Extract the text of every record below word for word, leaving out the pictures.
------------------------------------
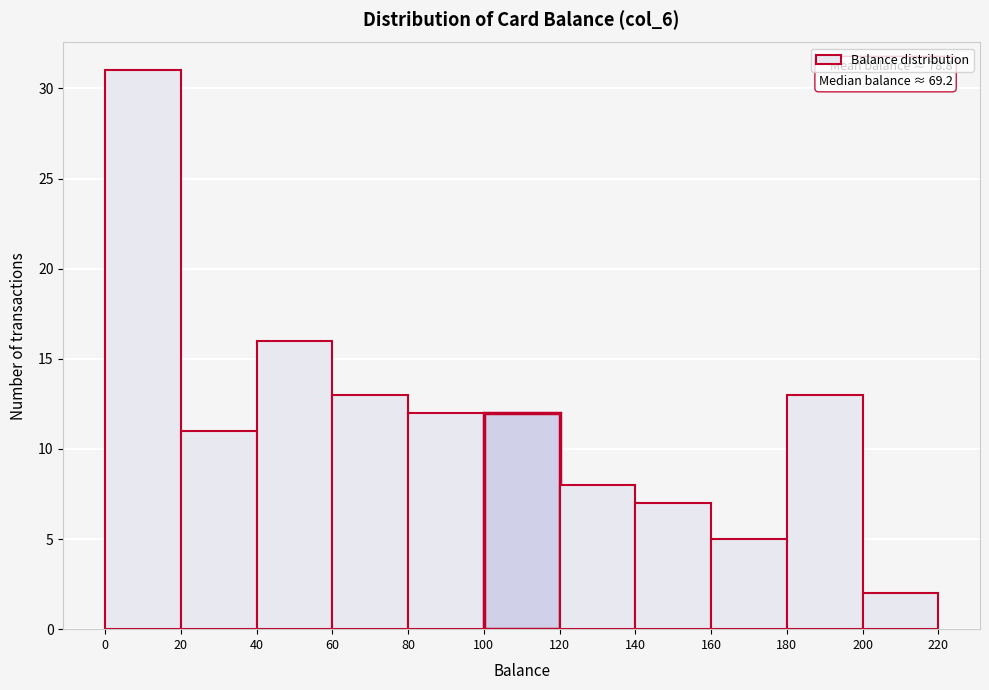

Over which range of the x-axis is the bar tallest?

0 to 20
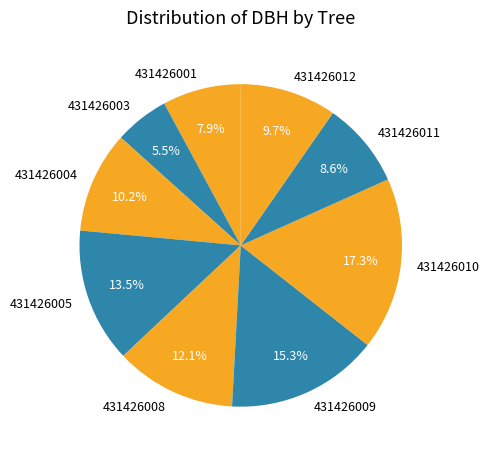

Is it true that 431426005 is 1% of the pie?

False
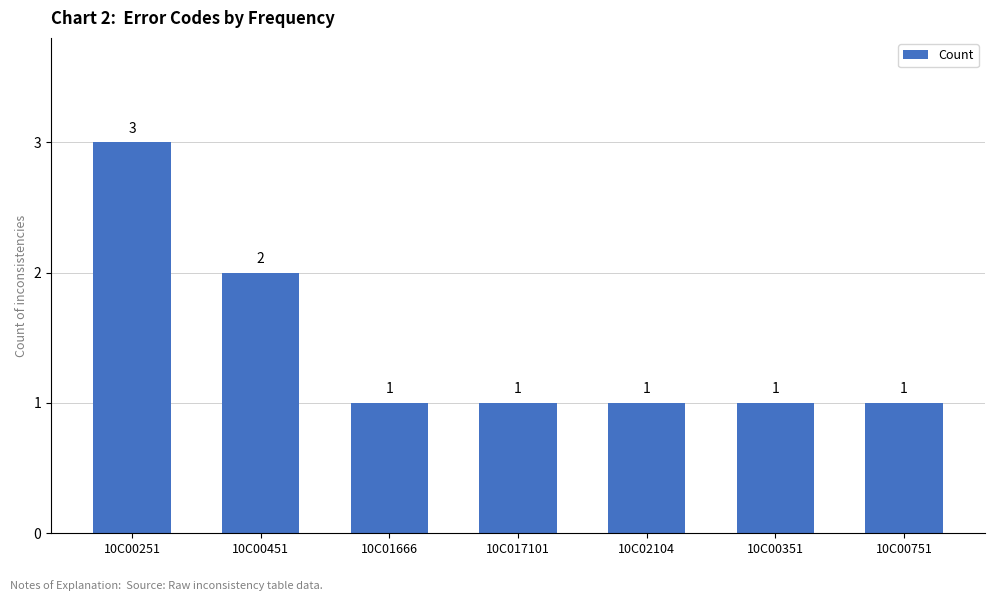

Count the values in the range 1 to 2.

6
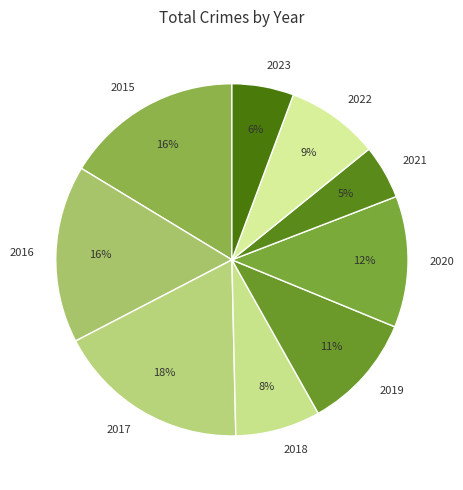

Is the sum of 2015 and 2019 greater than half?

No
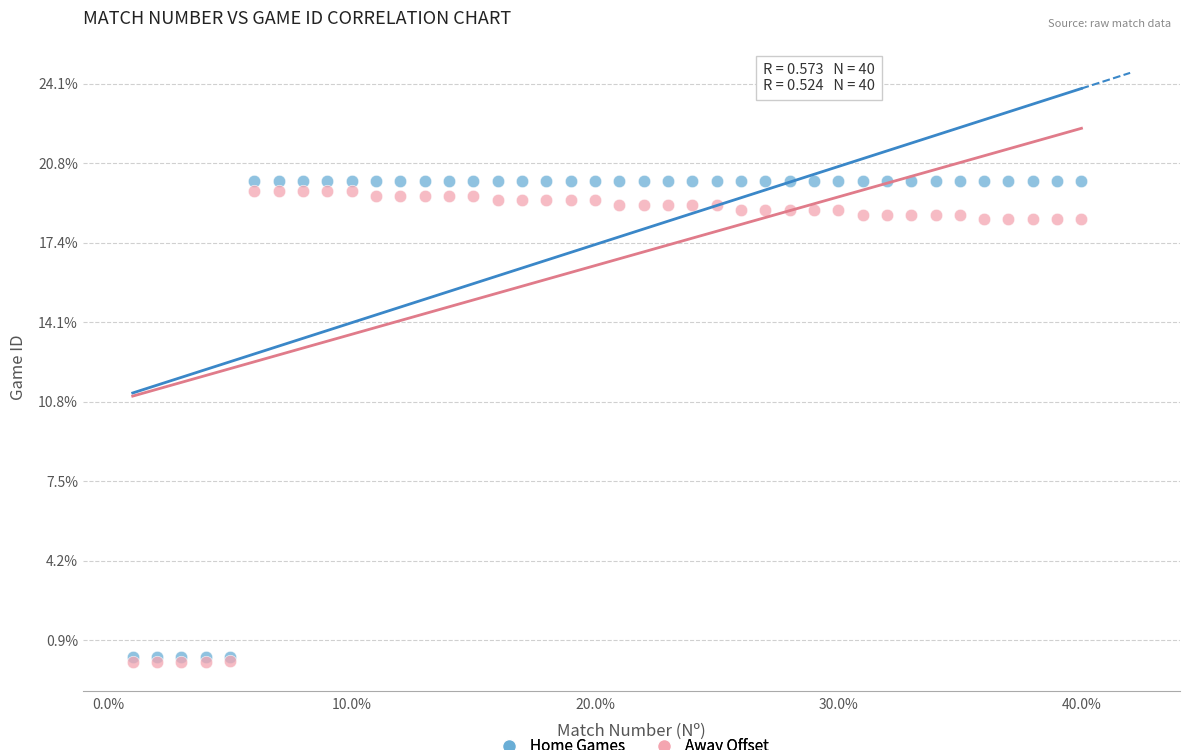

Which series reaches the maximum Y coordinate?

Home Games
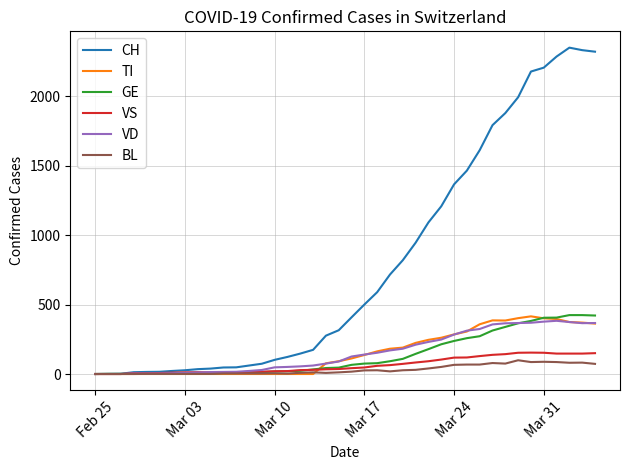

Which series has the largest total across all categories?

CH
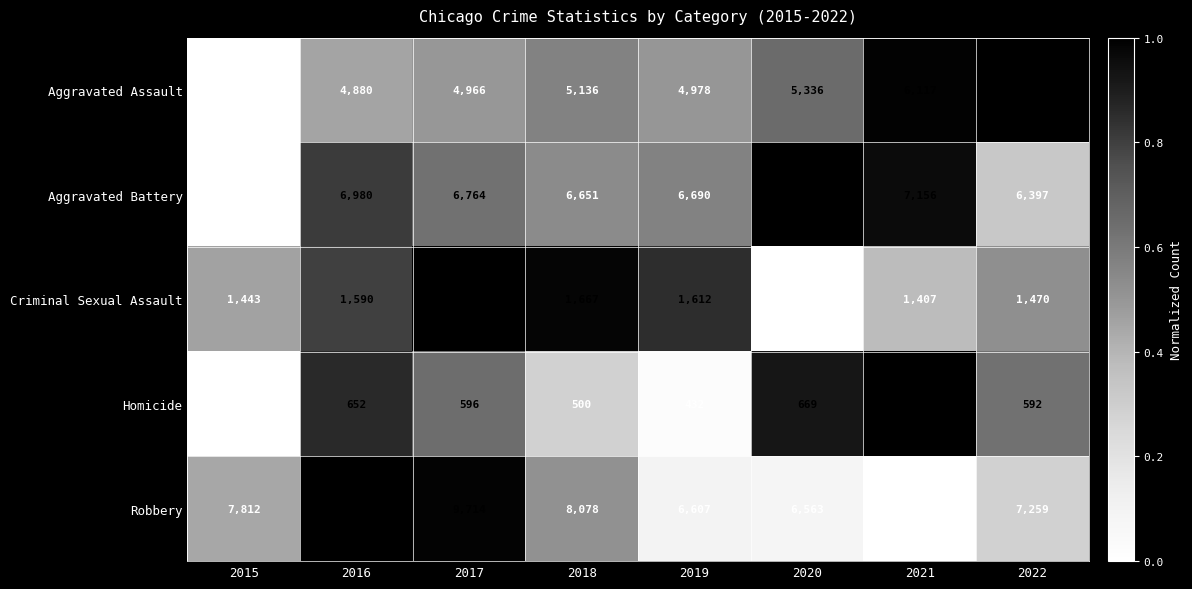

Where does the Aggravated Battery series first go above 6764?

2016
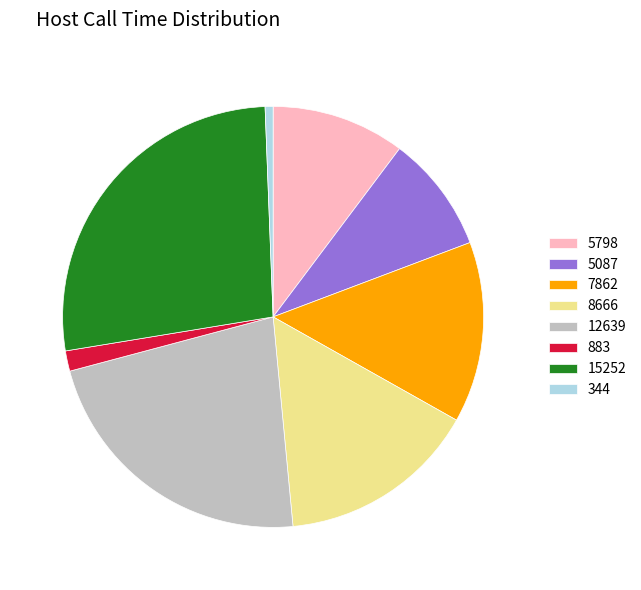

Is the sum of 883 and 7862 greater than half?

No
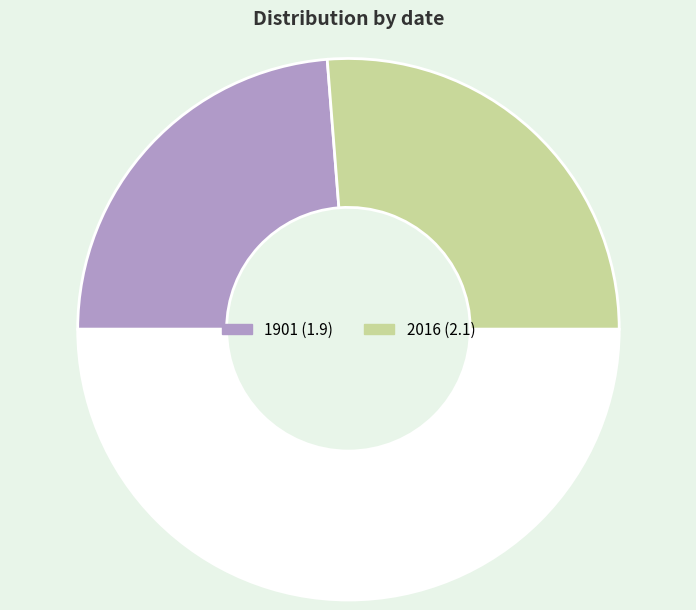

How many segments does this pie chart have?

3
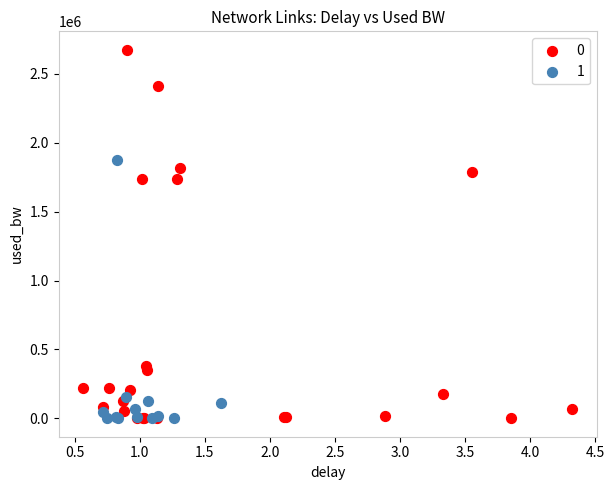

What are all the series names shown in the legend?

0, 1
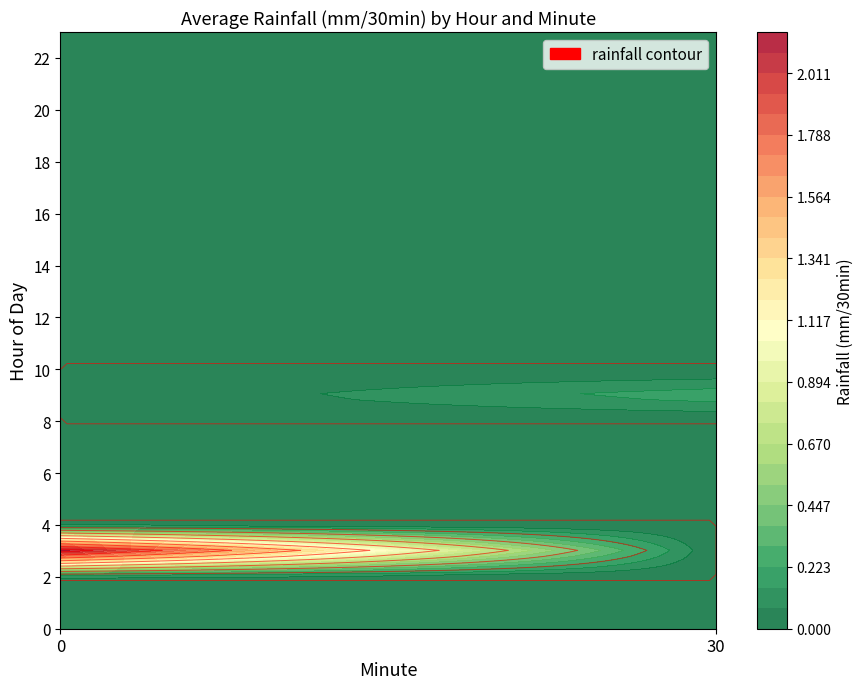

Which has a higher value, 6 or 9?

6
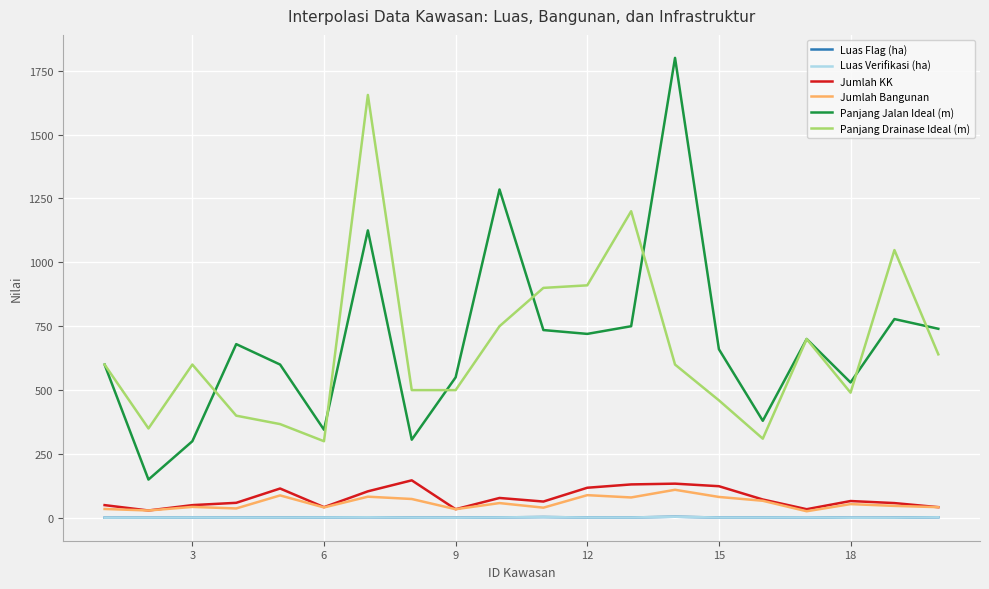

Does the chart display data point markers on the line(s)?

No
------------------------------------
## [Result for this task]
Over which range of the x-axis is the bar tallest?

0 to 20

Is it true that 431426005 is 1% of the pie?

False

Count the values in the range 1 to 2.

6

Is the sum of 2015 and 2019 greater than half?

No

Which series reaches the maximum Y coordinate?

Home Games

Which series has the largest total across all categories?

CH

Where does the Aggravated Battery series first go above 6764?

2016

Is the sum of 883 and 7862 greater than half?

No

How many segments does this pie chart have?

3

What are all the series names shown in the legend?

0, 1

Which has a higher value, 6 or 9?

6

Does the chart display data point markers on the line(s)?

No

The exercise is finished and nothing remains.